Don’t get me wrong, most days I like who I am. I don’t believe in regrets. Every moment of every day shapes us into the people we are God ordained to be.
But sometimes I wonder….
What if I’d said this?
What if I’d done that?
What if I were more assertive, flirty, aggressive, competitive?
How would life be different?
Because it would be different.
One of my favorite contemporary authors, Robin Jones Gunn, wrote this in her best-selling Christy Miller series for teens:
“You can drive yourself crazy living in the ‘Land of If Only.’ […] I heard this lady talk once about how you could spend your whole life in the ‘Land of If Only’ by always looking back and saying, ‘If only I’d done this’ or ‘If only I hadn’t done that.’ It can really mess you up if you’re always wishing things were different than they are. She said that when things happen that you don’t understand, you have to believe God is still in control and nothing happens by mistake.”

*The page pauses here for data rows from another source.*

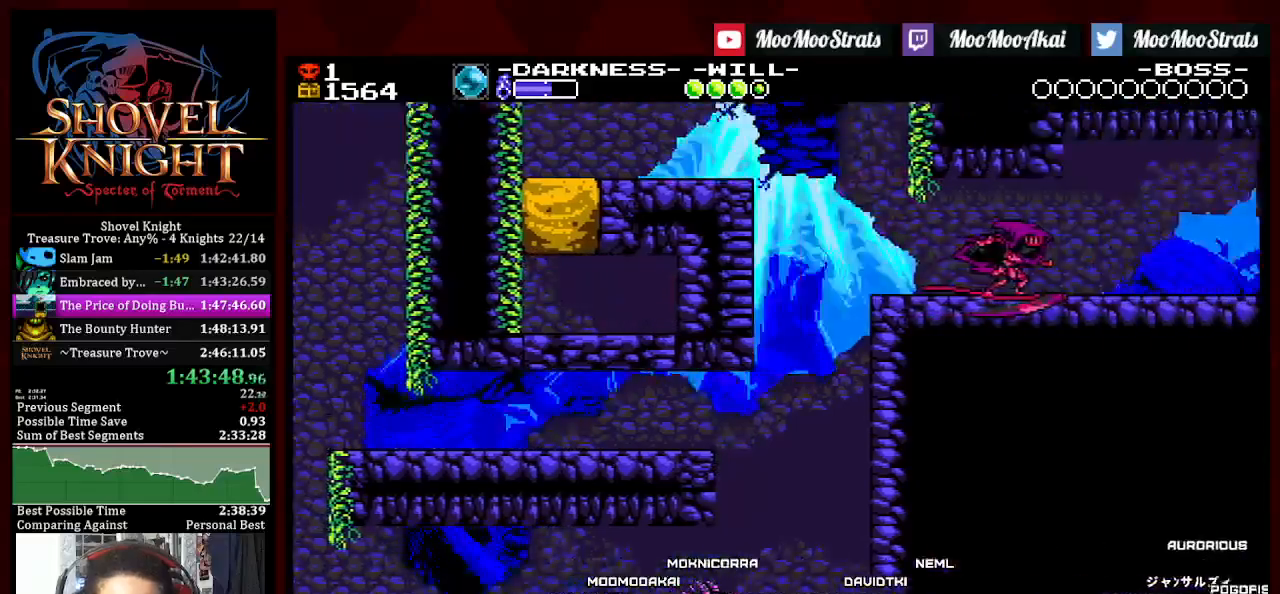
{"dt_ms": 500, "buttons": ["DPAD_DOWN", "DPAD_RIGHT"], "left_stick": "center", "right_stick": "center", "events": []}
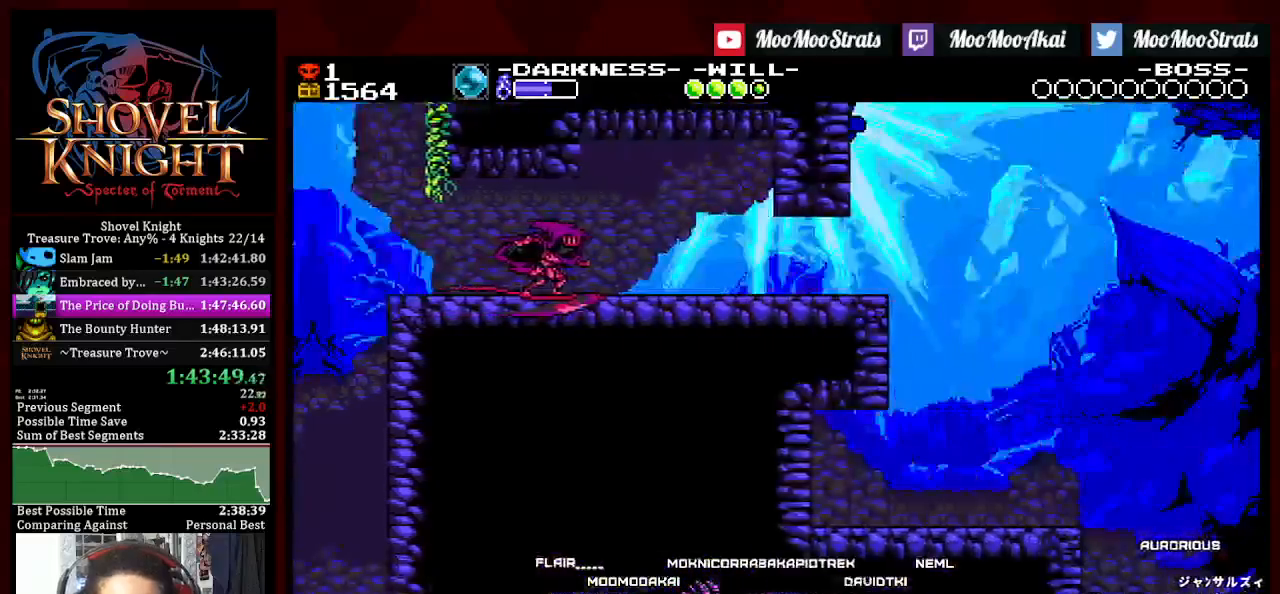
{"dt_ms": 500, "buttons": ["DPAD_DOWN", "DPAD_RIGHT"], "left_stick": "center", "right_stick": "center", "events": []}
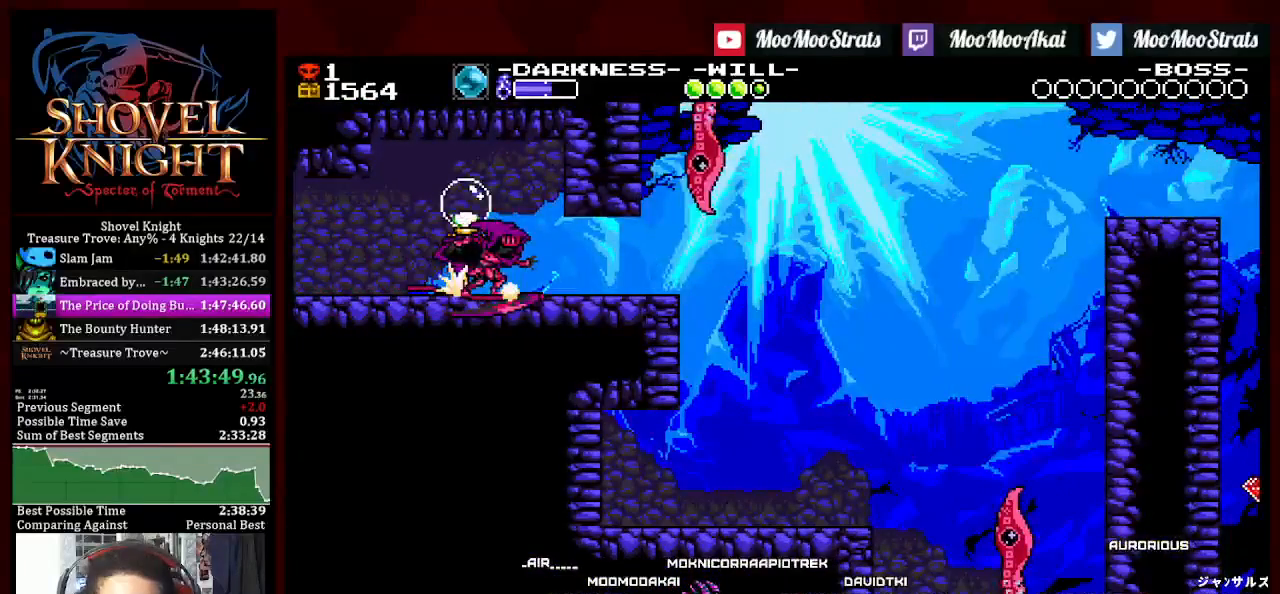
{"dt_ms": 500, "buttons": ["SQUARE", "DPAD_DOWN", "DPAD_RIGHT"], "left_stick": "center", "right_stick": "center", "events": [[117, "SQUARE", "down"]]}
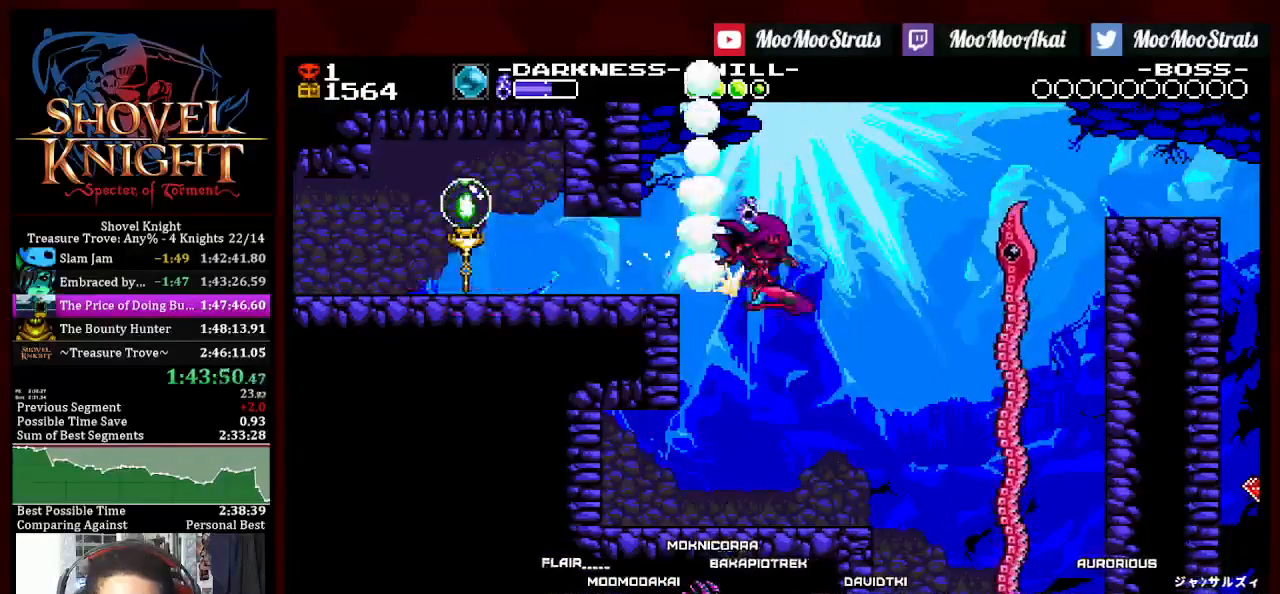
{"dt_ms": 500, "buttons": ["SQUARE", "DPAD_DOWN", "DPAD_RIGHT"], "left_stick": "center", "right_stick": "center", "events": [[100, "SQUARE", "up"], [150, "SQUARE", "down"]]}
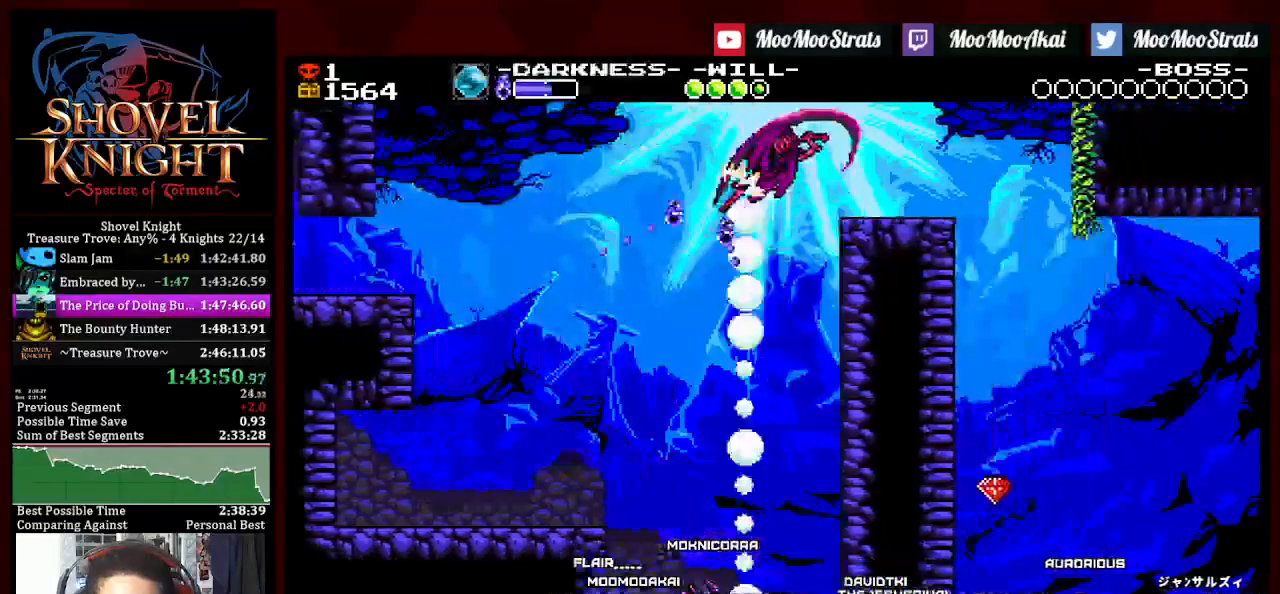
{"dt_ms": 500, "buttons": ["CROSS", "SQUARE", "DPAD_DOWN", "DPAD_RIGHT"], "left_stick": "center", "right_stick": "center", "events": [[450, "CROSS", "down"]]}
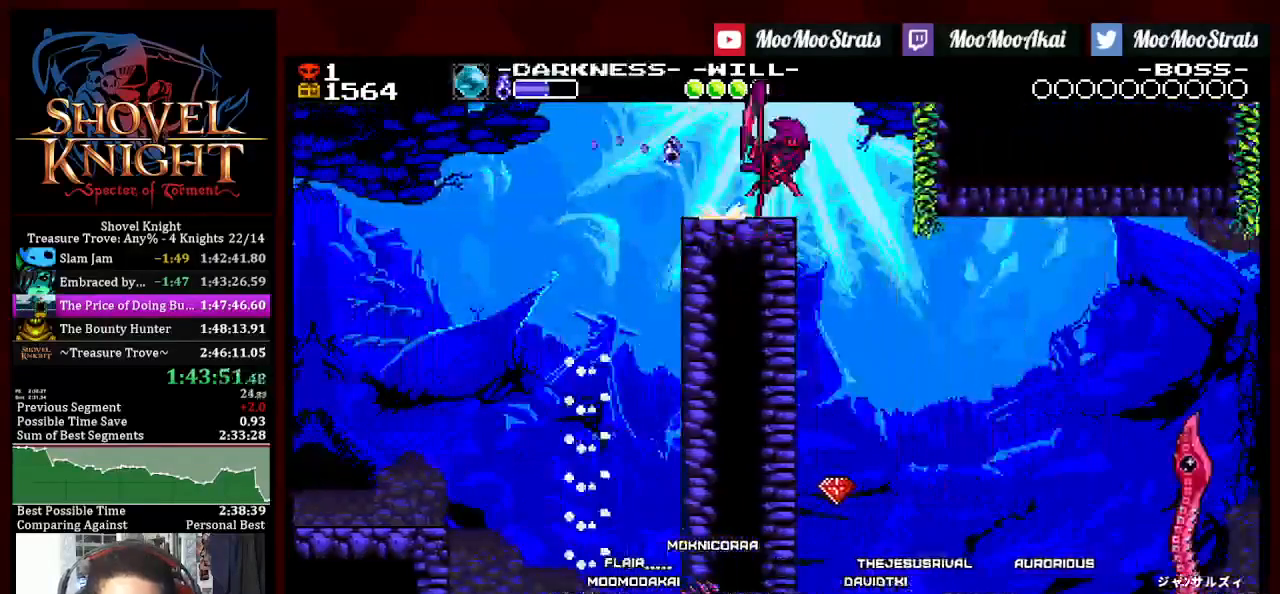
{"dt_ms": 500, "buttons": ["DPAD_DOWN", "DPAD_RIGHT"], "left_stick": "center", "right_stick": "center", "events": [[117, "CROSS", "up"], [500, "SQUARE", "up"]]}
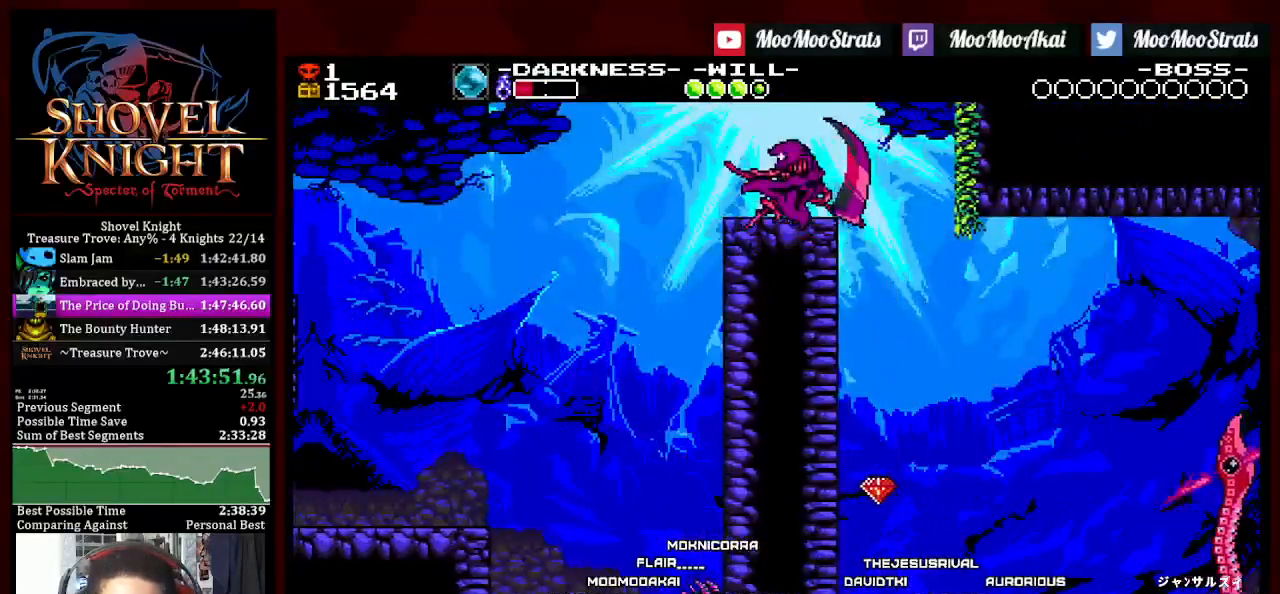
{"dt_ms": 500, "buttons": ["DPAD_DOWN", "DPAD_RIGHT"], "left_stick": "center", "right_stick": "center", "events": []}
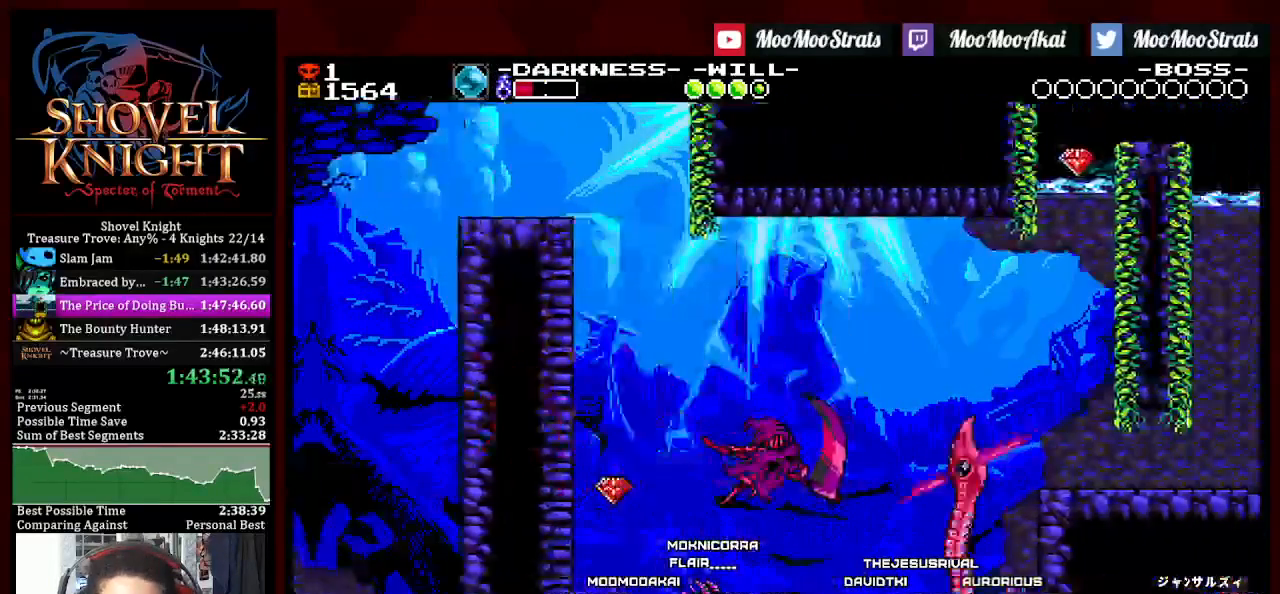
{"dt_ms": 500, "buttons": ["DPAD_DOWN", "DPAD_RIGHT"], "left_stick": "center", "right_stick": "center", "events": []}
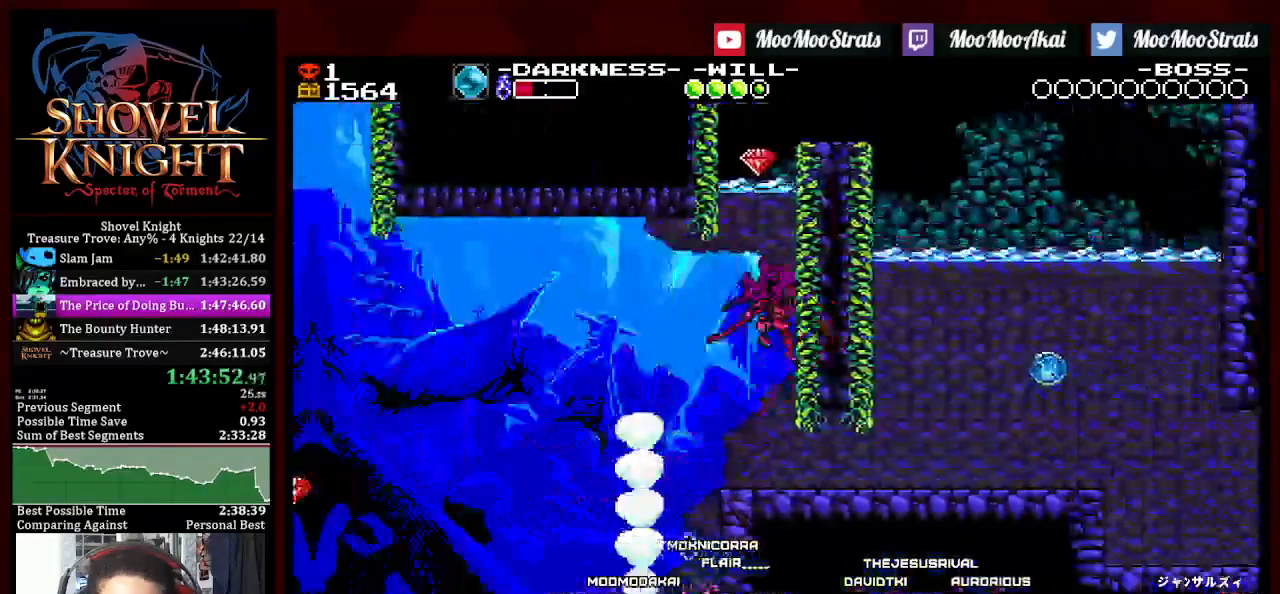
{"dt_ms": 500, "buttons": ["DPAD_DOWN", "DPAD_RIGHT"], "left_stick": "center", "right_stick": "center", "events": []}
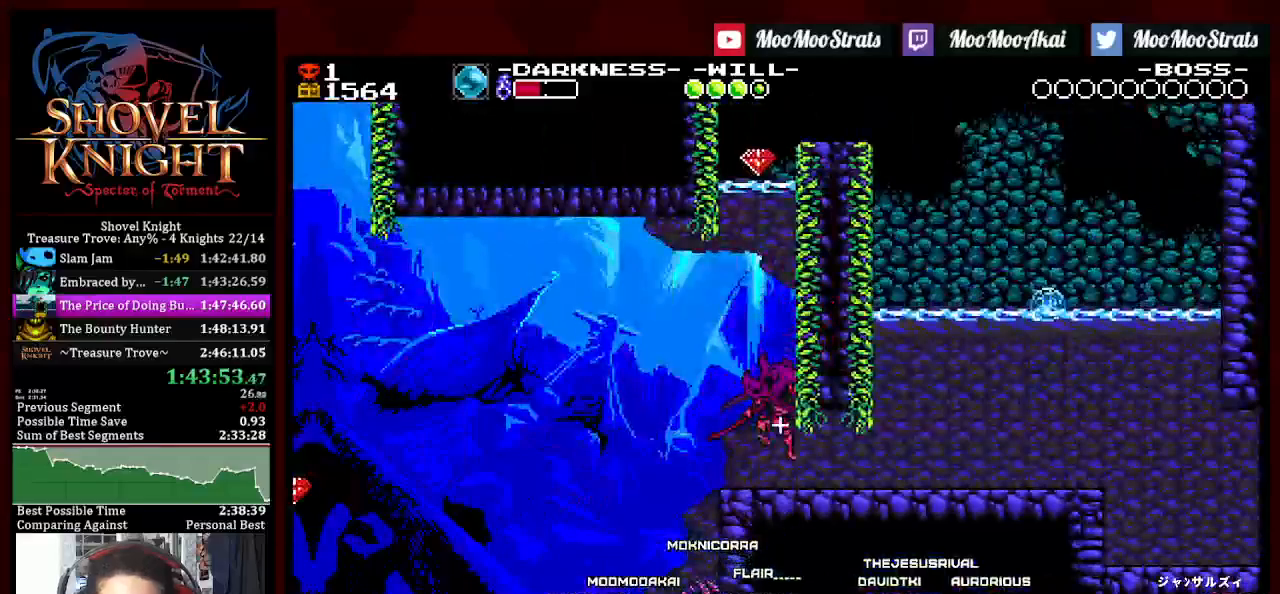
{"dt_ms": 500, "buttons": ["DPAD_DOWN", "DPAD_RIGHT"], "left_stick": "center", "right_stick": "center", "events": []}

As a teenager, I took this advice to heart, but as I’ve gotten older I’ve realized something important about this message. There is a difference between the land of “If Only” and the land of “What If…” The basic premise of trusting God to be in control is sound theology. Whoever I am and whatever I do or don’t do is valuable and as it says in Romans 8:28, “And we know that in all things God works for the good of those who love him, who have been called according to his purpose.” Spending too much time in the land of ‘If Only’ questions the validity of God’s control over my life. This is the last thing I want to do.
But ‘what if’ is beautiful because it gives me a chance to explore different possibilities and build different scenarios to use a God given gift.
An Actual Exchange:
Person: “How are you doing?”
Me: “I’m doing okay. Or, I will be okay.”
Person: “I owe you big time.”
Me: Laughing a little, “No, no. It’s fine. Everything’s good.”
Male Character: “How are you doing?”
Female Protagonist: “I’m okay I think.”
Male Character: “I owe you big time.”
Female Protagonist: “Well, maybe I’ll let you buy me dinner sometime and we’ll call it even.”
The tone of the exchange is completely altered with absolutely no description—the dialogue can change everything and the responses/directions are endless.
The problem: there is a delicate line between ‘what if’ and ‘if only’ and once I cross it, I fall into the sin of ingratitude, which brings me back around to my Lent 2014 challenge of ditching the negative energy and focusing on blessings. The more I do this now, the more habitual it becomes, the thicker the line becomes, and ‘what if’ blossoms into what next.